Dikatakan Abdullah, proyek dan pembuatan undang-undang diduga menjadi sumber pendapatan menggiurkan anggota DPR.

“Nah itu yang kita lihat dalam suasana Covid-19. UU Minerba, UU Covid, UU KPK, UU Cipta Kerja dalam waktu Covid-19 diloloskan,” katanya.

“Kenapa orang yang menolak, yang membantah, itu kan pakai host menekan itu, unmute dan mute itu, jadi tidak bisa,” sambungnya.
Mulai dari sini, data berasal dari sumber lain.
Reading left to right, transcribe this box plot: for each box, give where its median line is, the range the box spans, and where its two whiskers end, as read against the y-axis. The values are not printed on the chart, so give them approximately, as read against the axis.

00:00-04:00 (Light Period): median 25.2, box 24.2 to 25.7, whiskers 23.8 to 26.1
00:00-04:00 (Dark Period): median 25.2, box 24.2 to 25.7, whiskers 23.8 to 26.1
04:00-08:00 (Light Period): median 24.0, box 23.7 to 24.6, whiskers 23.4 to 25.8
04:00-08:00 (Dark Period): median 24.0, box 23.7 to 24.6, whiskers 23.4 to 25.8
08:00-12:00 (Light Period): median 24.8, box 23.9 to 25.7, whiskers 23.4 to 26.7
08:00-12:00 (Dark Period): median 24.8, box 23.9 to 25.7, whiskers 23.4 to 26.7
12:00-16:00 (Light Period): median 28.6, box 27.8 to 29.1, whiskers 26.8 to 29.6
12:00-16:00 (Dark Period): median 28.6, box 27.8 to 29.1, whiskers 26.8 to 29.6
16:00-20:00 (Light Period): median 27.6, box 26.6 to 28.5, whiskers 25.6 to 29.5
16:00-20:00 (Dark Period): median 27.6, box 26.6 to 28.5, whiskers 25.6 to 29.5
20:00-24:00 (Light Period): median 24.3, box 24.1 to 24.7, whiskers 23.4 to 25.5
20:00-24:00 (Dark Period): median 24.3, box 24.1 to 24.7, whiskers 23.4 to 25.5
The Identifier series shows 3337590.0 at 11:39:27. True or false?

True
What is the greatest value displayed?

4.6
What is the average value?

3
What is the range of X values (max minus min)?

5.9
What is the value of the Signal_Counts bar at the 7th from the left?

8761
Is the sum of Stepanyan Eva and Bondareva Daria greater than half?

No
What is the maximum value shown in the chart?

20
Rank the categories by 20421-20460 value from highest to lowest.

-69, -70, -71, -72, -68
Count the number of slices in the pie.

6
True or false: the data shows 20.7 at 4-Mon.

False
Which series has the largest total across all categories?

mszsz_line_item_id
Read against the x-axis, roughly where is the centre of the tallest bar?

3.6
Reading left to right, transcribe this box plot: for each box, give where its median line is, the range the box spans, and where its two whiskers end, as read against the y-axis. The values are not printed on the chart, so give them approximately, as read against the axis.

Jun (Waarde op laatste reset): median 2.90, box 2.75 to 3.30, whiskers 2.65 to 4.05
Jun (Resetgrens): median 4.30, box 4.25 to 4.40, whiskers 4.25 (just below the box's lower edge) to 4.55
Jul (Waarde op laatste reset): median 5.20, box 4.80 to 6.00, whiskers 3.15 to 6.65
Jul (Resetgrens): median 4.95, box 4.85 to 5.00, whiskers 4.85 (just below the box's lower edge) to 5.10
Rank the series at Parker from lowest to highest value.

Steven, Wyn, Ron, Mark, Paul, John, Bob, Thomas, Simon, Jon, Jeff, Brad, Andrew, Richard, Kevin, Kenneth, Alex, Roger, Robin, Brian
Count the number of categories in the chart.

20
Dalam UU Covid-19 misalnya, penyalahgunaan dana negara tidak bisa dipidana, dan tidak bisa diperdata.

“Di galaxy mana ada seperti itu kecuali Indonesia, karena Indonesia itu out space atau di luar tata surya sehingga bisa berlaku undang-undang yang aneh seperti itu,” tandas Abdullah Abdullah Hehamahua.

Gaji Anggota DPR RI
Gaji anggota DPR RI telah diatur dalam Surat Edaran Setjen DPR RI No.KU.00/9414/DPR RI/XII/2010 tentang Gaji Pokok dan Tunjangan Anggota DPR RI.

Sementara untuk ketetapan gaji anggota DPR RI diatur dalam Surat Menteri Keuangan Nomor S-520/MK.02/2015 tentang kenaikan indeks sejumlah tunjangan bagi anggota DPR.

Merujuk pada Peraturan Pemerintah Nomor 75 Tahun 2000, gaji anggota DPR RI ditetapkan sebesar Rp 4.200.000 per bulan (gaji DPR).

Gaji pokok didapatkan lebih tinggi untuk posisi Ketua DPR yakni sebesar Rp 5.040.000 per bulan, lalu Wakil Ketua DPR mendapatkan gaji pokok sebesar Rp 4.620.000 per bulan.

Selain gaji pokok, anggota DPR RI mendapatkan berbagai macam tunjangan.

Bila ditotal, gaji dan tunjangan anggota DPR (tunjangan DPR) atau take home pay mencapai lebih dari Rp 50 juta dalam sebulan. Angka itu tidak sebanding dengan biaya caleg DPR yang dikeluarkan saat kampanye.